- Dataset items -
------------------------------------------------

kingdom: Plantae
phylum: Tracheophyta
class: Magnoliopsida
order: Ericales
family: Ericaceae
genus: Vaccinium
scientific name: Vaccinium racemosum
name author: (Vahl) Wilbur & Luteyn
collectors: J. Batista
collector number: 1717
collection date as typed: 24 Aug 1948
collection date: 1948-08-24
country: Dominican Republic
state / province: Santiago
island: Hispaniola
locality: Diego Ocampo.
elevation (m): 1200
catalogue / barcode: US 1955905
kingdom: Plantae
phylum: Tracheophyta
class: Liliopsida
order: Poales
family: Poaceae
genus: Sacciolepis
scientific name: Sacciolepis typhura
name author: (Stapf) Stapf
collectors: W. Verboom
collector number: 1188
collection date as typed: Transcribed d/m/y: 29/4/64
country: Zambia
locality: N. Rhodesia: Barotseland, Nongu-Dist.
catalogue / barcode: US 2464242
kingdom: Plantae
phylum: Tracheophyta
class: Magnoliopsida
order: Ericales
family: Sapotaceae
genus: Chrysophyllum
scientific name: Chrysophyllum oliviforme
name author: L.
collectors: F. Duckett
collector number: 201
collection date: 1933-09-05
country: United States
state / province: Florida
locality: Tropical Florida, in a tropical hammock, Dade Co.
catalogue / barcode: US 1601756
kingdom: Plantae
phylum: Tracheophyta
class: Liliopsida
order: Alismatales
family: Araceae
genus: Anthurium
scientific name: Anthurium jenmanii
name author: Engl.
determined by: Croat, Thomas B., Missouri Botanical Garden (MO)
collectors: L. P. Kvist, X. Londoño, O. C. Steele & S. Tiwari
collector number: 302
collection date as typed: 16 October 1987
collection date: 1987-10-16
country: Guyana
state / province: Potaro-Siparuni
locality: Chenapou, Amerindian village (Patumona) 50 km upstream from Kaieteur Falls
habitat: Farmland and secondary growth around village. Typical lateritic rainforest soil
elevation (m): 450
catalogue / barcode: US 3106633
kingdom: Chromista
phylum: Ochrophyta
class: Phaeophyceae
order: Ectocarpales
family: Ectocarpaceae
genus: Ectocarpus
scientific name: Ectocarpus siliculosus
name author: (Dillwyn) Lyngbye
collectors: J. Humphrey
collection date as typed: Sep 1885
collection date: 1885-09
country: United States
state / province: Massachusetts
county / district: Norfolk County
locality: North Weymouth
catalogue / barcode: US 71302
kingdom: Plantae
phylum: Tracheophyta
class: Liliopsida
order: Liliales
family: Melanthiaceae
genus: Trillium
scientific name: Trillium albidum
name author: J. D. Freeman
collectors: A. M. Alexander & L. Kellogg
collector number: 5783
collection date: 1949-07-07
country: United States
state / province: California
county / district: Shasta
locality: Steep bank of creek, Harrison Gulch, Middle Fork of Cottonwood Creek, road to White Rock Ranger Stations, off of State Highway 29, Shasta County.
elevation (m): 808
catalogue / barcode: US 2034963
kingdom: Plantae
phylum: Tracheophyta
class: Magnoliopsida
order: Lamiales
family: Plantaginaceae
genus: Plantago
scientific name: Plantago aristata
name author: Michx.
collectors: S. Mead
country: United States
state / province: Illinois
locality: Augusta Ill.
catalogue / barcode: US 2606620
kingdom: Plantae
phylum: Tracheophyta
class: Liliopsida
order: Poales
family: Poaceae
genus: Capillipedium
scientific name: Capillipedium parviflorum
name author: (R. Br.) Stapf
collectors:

------------------------------------------------

- Short task -
Lay out every line of the entries above as a numbered list, leaving out any blank lines.

- Exercise result -
1. kingdom: Plantae
2. phylum: Tracheophyta
3. class: Magnoliopsida
4. order: Ericales
5. family: Ericaceae
6. genus: Vaccinium
7. scientific name: Vaccinium racemosum
8. name author: (Vahl) Wilbur & Luteyn
9. collectors: J. Batista
10. collector number: 1717
11. collection date as typed: 24 Aug 1948
12. collection date: 1948-08-24
13. country: Dominican Republic
14. state / province: Santiago
15. island: Hispaniola
16. locality: Diego Ocampo.
17. elevation (m): 1200
18. catalogue / barcode: US 1955905
19. kingdom: Plantae
20. phylum: Tracheophyta
21. class: Liliopsida
22. order: Poales
23. family: Poaceae
24. genus: Sacciolepis
25. scientific name: Sacciolepis typhura
26. name author: (Stapf) Stapf
27. collectors: W. Verboom
28. collector number: 1188
29. collection date as typed: Transcribed d/m/y: 29/4/64
30. country: Zambia
31. locality: N. Rhodesia: Barotseland, Nongu-Dist.
32. catalogue / barcode: US 2464242
33. kingdom: Plantae
34. phylum: Tracheophyta
35. class: Magnoliopsida
36. order: Ericales
37. family: Sapotaceae
38. genus: Chrysophyllum
39. scientific name: Chrysophyllum oliviforme
40. name author: L.
41. collectors: F. Duckett
42. collector number: 201
43. collection date: 1933-09-05
44. country: United States
45. state / province: Florida
46. locality: Tropical Florida, in a tropical hammock, Dade Co.
47. catalogue / barcode: US 1601756
48. kingdom: Plantae
49. phylum: Tracheophyta
50. class: Liliopsida
51. order: Alismatales
52. family: Araceae
53. genus: Anthurium
54. scientific name: Anthurium jenmanii
55. name author: Engl.
56. determined by: Croat, Thomas B., Missouri Botanical Garden (MO)
57. collectors: L. P. Kvist, X. Londoño, O. C. Steele & S. Tiwari
58. collector number: 302
59. collection date as typed: 16 October 1987
60. collection date: 1987-10-16
61. country: Guyana
62. state / province: Potaro-Siparuni
63. locality: Chenapou, Amerindian village (Patumona) 50 km upstream from Kaieteur Falls
64. habitat: Farmland and secondary growth around village. Typical lateritic rainforest soil
65. elevation (m): 450
66. catalogue / barcode: US 3106633
67. kingdom: Chromista
68. phylum: Ochrophyta
69. class: Phaeophyceae
70. order: Ectocarpales
71. family: Ectocarpaceae
72. genus: Ectocarpus
73. scientific name: Ectocarpus siliculosus
74. name author: (Dillwyn) Lyngbye
75. collectors: J. Humphrey
76. collection date as typed: Sep 1885
77. collection date: 1885-09
78. country: United States
79. state / province: Massachusetts
80. county / district: Norfolk County
81. locality: North Weymouth
82. catalogue / barcode: US 71302
83. kingdom: Plantae
84. phylum: Tracheophyta
85. class: Liliopsida
86. order: Liliales
87. family: Melanthiaceae
88. genus: Trillium
89. scientific name: Trillium albidum
90. name author: J. D. Freeman
91. collectors: A. M. Alexander & L. Kellogg
92. collector number: 5783
93. collection date: 1949-07-07
94. country: United States
95. state / province: California
96. county / district: Shasta
97. locality: Steep bank of creek, Harrison Gulch, Middle Fork of Cottonwood Creek, road to White Rock Ranger Stations, off of State Highway 29, Shasta County.
98. elevation (m): 808
99. catalogue / barcode: US 2034963
100. kingdom: Plantae
101. phylum: Tracheophyta
102. class: Magnoliopsida
103. order: Lamiales
104. family: Plantaginaceae
105. genus: Plantago
106. scientific name: Plantago aristata
107. name author: Michx.
108. collectors: S. Mead
109. country: United States
110. state / province: Illinois
111. locality: Augusta Ill.
112. catalogue / barcode: US 2606620
113. kingdom: Plantae
114. phylum: Tracheophyta
115. class: Liliopsida
116. order: Poales
117. family: Poaceae
118. genus: Capillipedium
119. scientific name: Capillipedium parviflorum
120. name author: (R. Br.) Stapf
121. collectors:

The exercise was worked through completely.